EXERCISE AIM
Report each line of the entries that contains the word "ambiental", copied in full.

[DATA TO USE Boundary: Start]

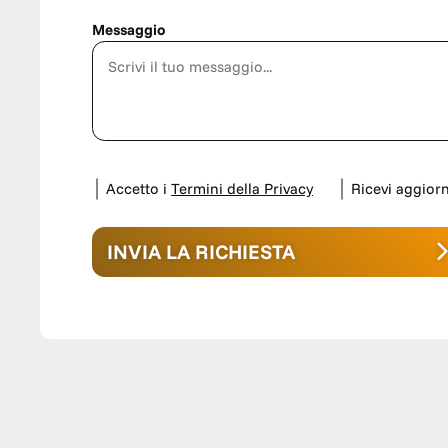
Messaggio
Accetto i
Termini della Privacy
Ricevi aggio
INVIA LA RICHIESTA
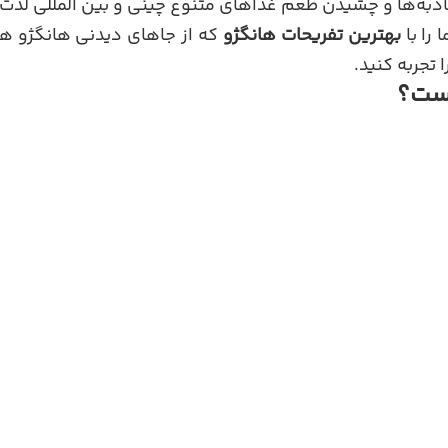
جاذبه‌ها و چشیدن طعم غذاهای متنوع چینی و بین المللی لذت 
را با
بهترین تفریحات هانگژو
که از جاهای دیدنی هانگژو هس
ا تجربه کنید.
ست؟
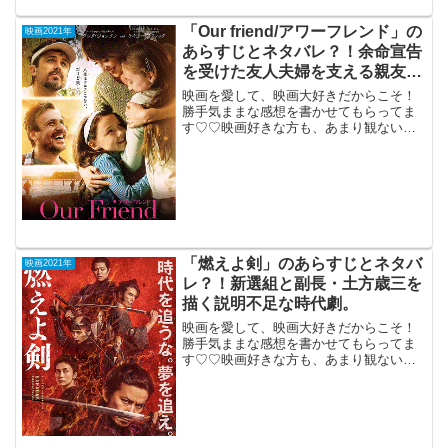
キング」2021年11月12日公開（109分）
設定は面白かったが表現できなかったSF
「Our friend/アワーフレンド」の
映画2021年
作品...
あらすじとネタバレ？！余命宣告
を受けた友人夫婦を支える親友の
実話物語。
映画を愛して、映画大好きだからこそ！
勝手気ままな感想を書かせてもらってま
す♡♡映画好きな方も、あまり観ない方
もご参考までに(*´∀｀*)「Our friend/アワ
ーフレンド」2021年10月15日公開（126
分）余命宣告を受けた友人の妻と...
「燃えよ剣」のあらすじとネタバ
映画2021年
レ？！新選組と副長・土方歳三を
描く説明不足な時代劇。
映画を愛して、映画大好きだからこそ！
勝手気ままな感想を書かせてもらってま
す♡♡映画好きな方も、あまり観ない方
もご参考までに(*´∀｀*)「燃えよ剣」2021
年10月15日公開（141分）新選組と副
長・土方歳三を描く説明不足な時代劇。
江戸時代...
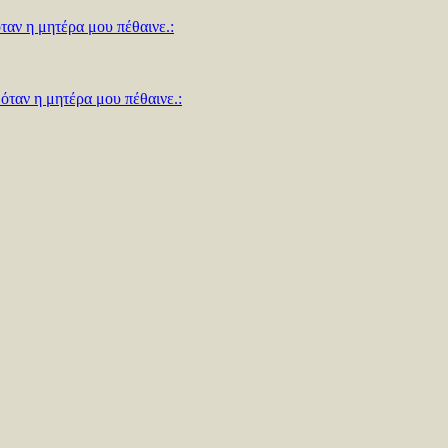
ταν η μητέρα μου πέθαινε.:
όταν η μητέρα μου πέθαινε.:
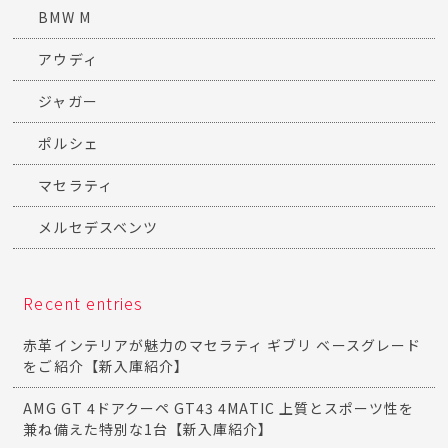
BMW M
アウディ
ジャガー
ポルシェ
マセラティ
メルセデスベンツ
Recent entries
赤革インテリアが魅力のマセラティ ギブリ ベースグレード
をご紹介【新入庫紹介】
AMG GT 4ドアクーペ GT43 4MATIC 上質とスポーツ性を
兼ね備えた特別な1台【新入庫紹介】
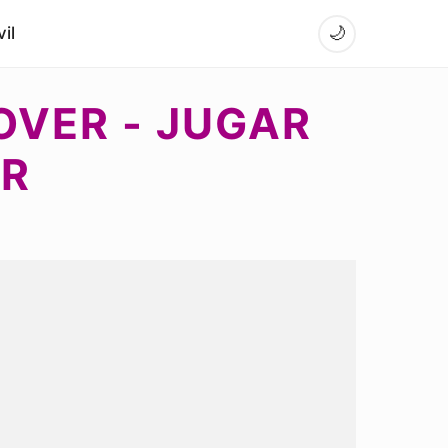
il
🌙
OVER - JUGAR
AR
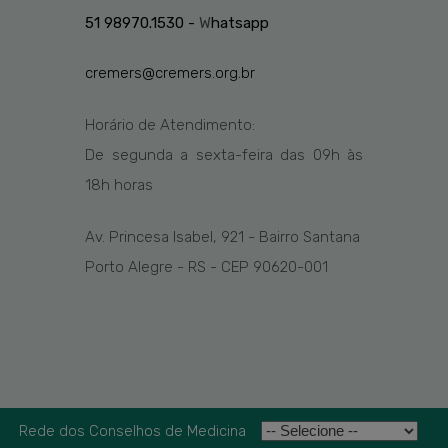
51 98970.1530 -
W
hatsapp
cremers@cremers.org.br
Horário de Atendimento:
De segunda a sexta-feira das
09h
às
1
8
h
horas
Av. Princesa Isabel, 921 - Bairro Santana
Porto Alegre - RS - CEP 90620-001
Rede dos Conselhos de Medicina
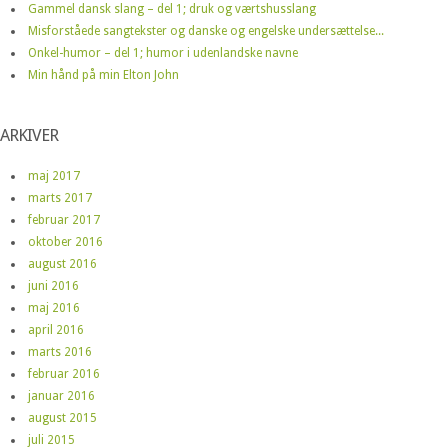
Gammel dansk slang – del 1; druk og værtshusslang
Misforståede sangtekster og danske og engelske undersættelse...
Onkel-humor – del 1; humor i udenlandske navne
Min hånd på min Elton John
ARKIVER
maj 2017
marts 2017
februar 2017
oktober 2016
august 2016
juni 2016
maj 2016
april 2016
marts 2016
februar 2016
januar 2016
august 2015
juli 2015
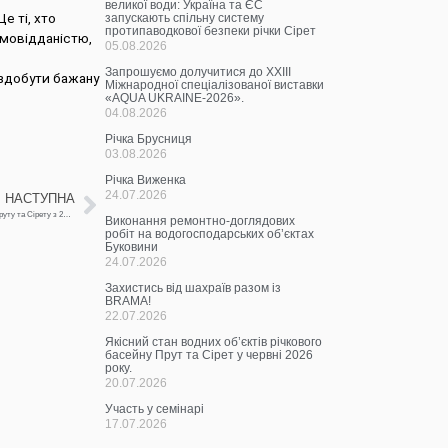
великої води: Україна та ЄС
е ті, хто
запускають спільну систему
протипаводкової безпеки річки Сірет
амовідданістю,
05.08.2026
Запрошуємо долучитися до ХХІІІ
 здобути бажану
Міжнародної спеціалізованої виставки
«AQUA UKRAINE-2026».
04.08.2026
Річка Брусниця
03.08.2026
Річка Виженка
24.07.2026
НАСТУПНА
Щотижнева інформація про водогосподарську ситуацію в зоні діяльності БУВР Пруту та Сірету з 24 вересня по 1 жовтня 2024р.
Виконання ремонтно-доглядових
робіт на водогосподарських об’єктах
Буковини
24.07.2026
Захистись від шахраїв разом із
BRAMA!
22.07.2026
Якісний стан водних об’єктів річкового
басейну Прут та Сірет у червні 2026
року.
20.07.2026
Участь у семінарі
17.07.2026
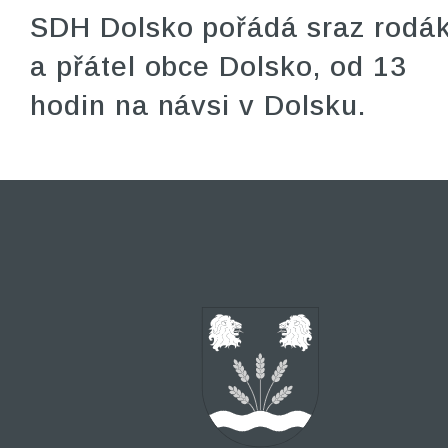
SDH Dolsko pořádá sraz rodá
a přátel obce Dolsko, od 13
hodin na návsi v Dolsku.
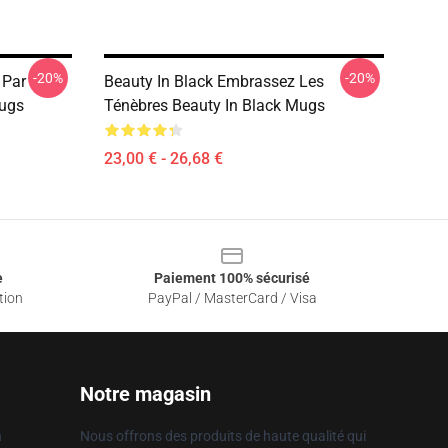
-20%
-20%
 Par
Beauty In Black Embrassez Les
Mugs
Ténèbres Beauty In Black Mugs
23,00 € - 26,68 €
e
Paiement 100% sécurisé
tion
PayPal / MasterCard / Visa
Notre magasin
n
Nous offrons des produits de haute qualité qui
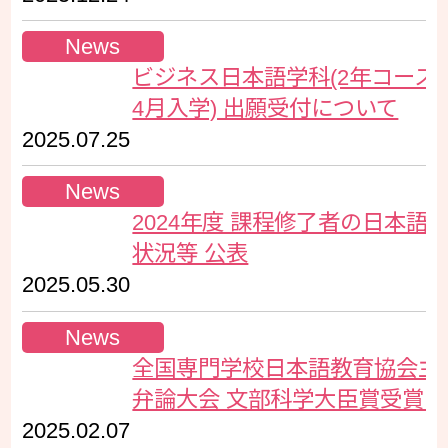
News
ビジネス日本語学科(2年コース・
4月入学) 出願受付について
2025.07.25
News
2024年度 課程修了者の日本語
状況等 公表
2025.05.30
News
全国専門学校日本語教育協会主
弁論大会 文部科学大臣賞受賞！
2025.02.07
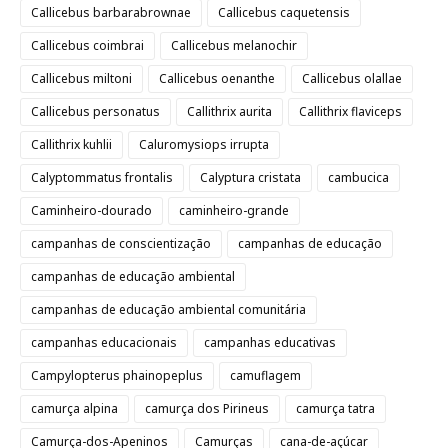
Callicebus barbarabrownae
Callicebus caquetensis
Callicebus coimbrai
Callicebus melanochir
Callicebus miltoni
Callicebus oenanthe
Callicebus olallae
Callicebus personatus
Callithrix aurita
Callithrix flaviceps
Callithrix kuhlii
Caluromysiops irrupta
Calyptommatus frontalis
Calyptura cristata
cambucica
Caminheiro-dourado
caminheiro-grande
campanhas de conscientização
campanhas de educação
campanhas de educação ambiental
campanhas de educação ambiental comunitária
campanhas educacionais
campanhas educativas
Campylopterus phainopeplus
camuflagem
camurça alpina
camurça dos Pirineus
camurça tatra
Camurça-dos-Apeninos
Camurças
cana-de-açúcar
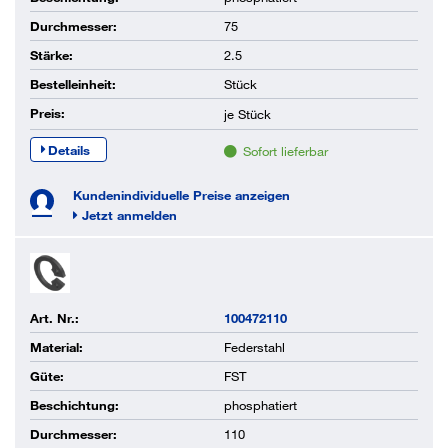
Durchmesser:
75
Stärke:
2.5
Bestelleinheit:
Stück
Preis:
je
Stück
Details
Sofort lieferbar
Kundenindividuelle Preise anzeigen
Jetzt anmelden
Art. Nr.:
100472110
Material:
Federstahl
Güte:
FST
Beschichtung:
phosphatiert
Durchmesser:
110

[DATA TO USE Boundary: End]

ANSWER BELOW
campanhas de educação ambiental
campanhas de educação ambiental comunitária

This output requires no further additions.